Has AI changed the demand for interoperability or given the company more capability?

The term AI is used everywhere. In the last few years, almost $5 billion in funding has been given to digital startups that are mostly focused on AI. There has been some confusion around exactly what AI is. Even someone who is doing screen scraping will call that AI.

As things have changed for us at Ellkay, we have been working as a true data management partner. Our experience of 20-plus years with healthcare data and data sources is unparalleled. We have almost 60,000 interfaces with different systems throughout the healthcare IT ecosystem.

As healthcare AI initiatives rely heavily on quality data, Ellkay has been laying this foundation for years. You can’t offer new AI technology without good access to quality data. We provide data integrity and data quality expertise to our client partners. We’re also helping them identify the best value-add use cases for the data and guiding them through the noise as they embark on their AI/ML journeys.

How does Ellkay address marketing differently given your strong background in it?

Marketing has always been my first love. Ellkay does strategic marketing. We truly believe that passion, action, and noble intention creates progress. We have never been a very aggressive marketer. We have always been a strategic marketer.

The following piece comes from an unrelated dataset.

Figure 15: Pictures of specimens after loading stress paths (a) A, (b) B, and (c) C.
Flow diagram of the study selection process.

Our virtual user group meeting is August 13 to August 15. Last year we had more than 1,000 attendees — our strategic partners, people from the industry, and prospects. We opened it up to everyone. We had more than 50 speakers. The focus wasn’t Ellkay products, but rather what the trends are in the industry and what changes are happening. Post Meaningful Use and post COVID, what new challenges are health systems, the clinical lab, the ambulatory market, health plans, and payers going through? What challenges are vendors or vendor partners going through? We bring speakers who focus on those areas. When we’re at trade shows, you will see in our booth that our people are always happy. They smile and genuinely want to help.

We can do a great job if there is a market problem that we can solve as a true strategic partner, as we listen more and do focus groups. Our marketing is our voice. It tells the world who we are and what we believe in. It works well and resonates with people. We are true to the core, and whatever we say, we actually mean it.

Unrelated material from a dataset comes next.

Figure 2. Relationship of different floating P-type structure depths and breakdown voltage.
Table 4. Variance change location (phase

How do you value collaboration and personal industry relationships?

Our core competencies as a company have always been innovation, execution, agility, and relationships. Relationships play an important role for us. You have to listen to your customers. You have to understand their needs and challenges. When I’m meeting a CIO, a lab director, or even a vendor CTO, I listen to understand their challenges. As a company, we take a customer-first approach and help solve their problems.

We like to keep our head down, ignore the noise around us, stay focused, and keep on doing the same things again and again, repeating the same formula. It’s a process. It’s a journey. Focusing on the things that we can do well has always paid off for us.

What are the most important factors for the company over the next few years?

We want to be a trusted enterprise data partner. We want to be the true partner who can help organizations with their problems, whether it’s a new EMR journey, challenges within their interop needs, or challenges within their lab network. We want to be that true partner, and I’m going to keep repeating this, true enterprise data management partner.

Our future has always been meeting our clients where they are, but also going where they want us to go with them. We will continue to support our client partners by helping them manage their data needs and interop needs, but also by being a thought leader and consultative partner.

A lot of health systems want to do a rationalization exercise around applications that are sitting out there on vulnerable servers. We can do the entire process: true archiving data integrity and analytics based on the type of data and what operational, financial, or clinical needs make sense. Healthcare data is powerful and we should be doing more with it as an industry.

We have some good partners helping us. We are also working towards different growth. We’re looking at international growth. We are looking at what we can do on the data and life sciences side. It’s an exciting time to be at Ellkay.